Companies of all sizes have a big role to play on the road to net zero*. They potentially have the scale, organisational momentum and multi-national reach that neither governments nor individuals can match.

The New Green Rush* between now and 2030 is going to need us all to, at least, halve our emissions. This is no small feat, but definitely more than possible with some well placed, consistent efforts.

This is true for governments, companies as well as individuals

In stark contrast to this reality, in a recent survey of leading CEOs over 70% said most progress on decarbonizing will be made after 2030. As most of them will have moved on by then that amounts to kicking the can down the road. Doing so would also lock-in the higher end of average global temperature rises, somewhere in the extreme zone of 3 to 5 degrees Celsius. In case you still wondered that’d be really bad for everyone and everything on the planet.

In the same survey, 47% of leading CEOs said they support the Paris Agreement*. Sounds contradictory, right?

We have to remember that we’re still fairly close to the start of this. I’d guess that in a year or two’s time these numbers will have shifted in the direction of more immediate action. That’s the hope, and I hold it close.

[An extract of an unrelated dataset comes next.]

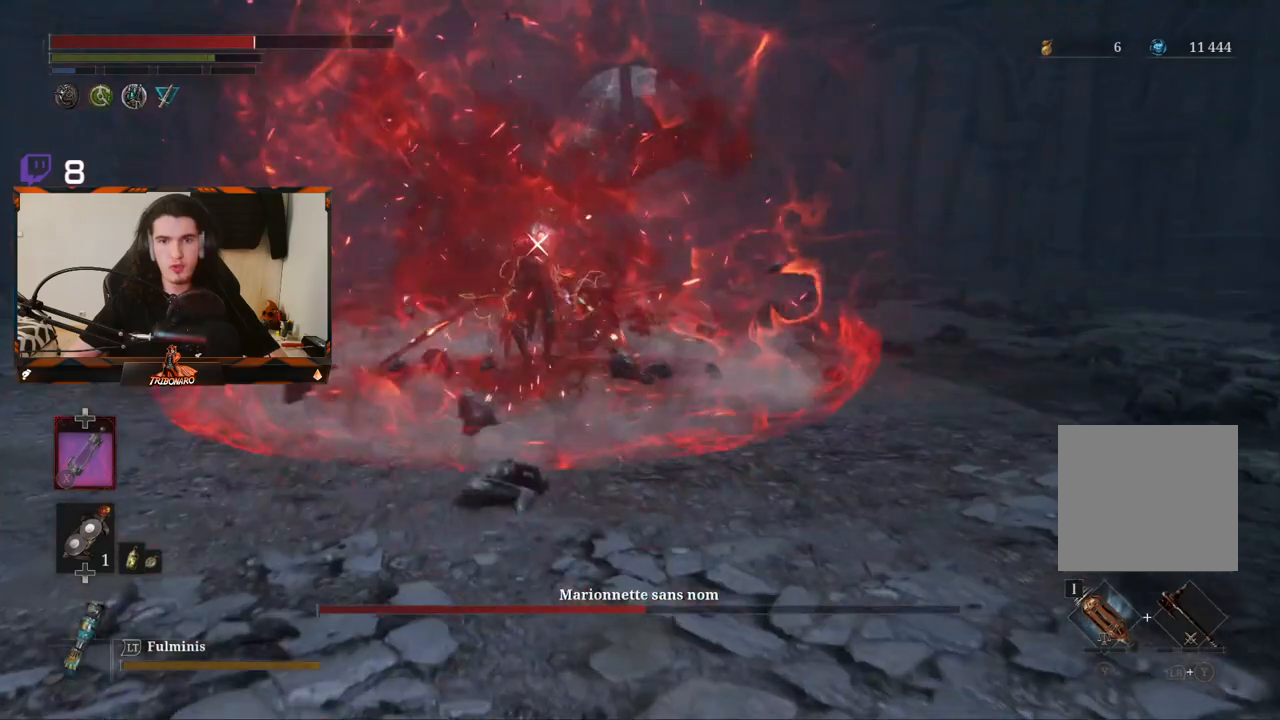
{"buttons": [], "left_stick": "up", "right_stick": "center", "events": [[33, "left_stick", "center"], [100, "left_stick", "up"], [217, "B", "down"], [283, "B", "up"], [367, "B", "down"], [450, "B", "up"]]}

Carbon Reduction Progress ≠ A New Cost

Investing in climate and decarbonizing isn’t a new cost, it’s always been there, we’ve all just been carrying on with our heads in the sand, waiting for legislation to set the minimum hurdle to clear.

That’s not where we’re at now, and there’s no going back to that considering the overwhelming, indisputable scientific evidence around the impact human activity is having on the whole planet.

For 21st century companies, outperforming the basic legal requirements should be a key part of your corporate mission and values.

It’s not easy. I’m not saying it is. Turning a complex and multifaceted organisation into one ready and able to positively contribute towards pulling us toward a sustainable path isn’t an overnight task.

What are your emissions?

You aren’t going to need to do that much to start addressing lots of your Scope 1* and Scope 2* emissions. That’s the easiest part. Do that now. There’s lots of options. It’s also ok if it’s a process and takes a few years, depending on the juggernaut you’re turning; be open about it.

Decarbonize these with as little offsetting* as possible, and then review regularly what else you can change to truly decarbonize further. Offsetting is, at best avoidance (as you’re still emitting carbon), and at worst greenwashing*. The time for solutions that don’t actively reduce or remove carbon and equivalents* in the atmosphere has passed.

Next, start building your capability around Scope 3* — where you work with your full supply and value chains to develop a comprehensive roadmap that works steadfastly, rigorously towards the goal of carbon neutral*, or carbon negative/climate positive* if you want to be ambitious and impress us all.

For many companies a large part of emissions will be in Scope 3. This can be the majority of the total. Depending on the business it can range between 75% and 90% of their total footprint. We won’t get close to net zero without working on Scope 3, together. Just doing the easier Scope 1 and 2 is still greenwashing if Scope 3 is being ignored.

For some companies, you will need to change your business model to make it financially viable. Not all companies will make it to net zero carbon doing business in the manner they do now. That’s the truth. Pivot or quit is the answer.

Companies that continue to add carbon to the atmosphere just a few years out from here won’t make it either. Both trying and investing now as well as ongoing increases your odds of survival.

The Upside

There’s upside for companies to invest proactively. It’s in your interest. Namely, we consumers will reward those that do, both now and in the future. Increasingly so.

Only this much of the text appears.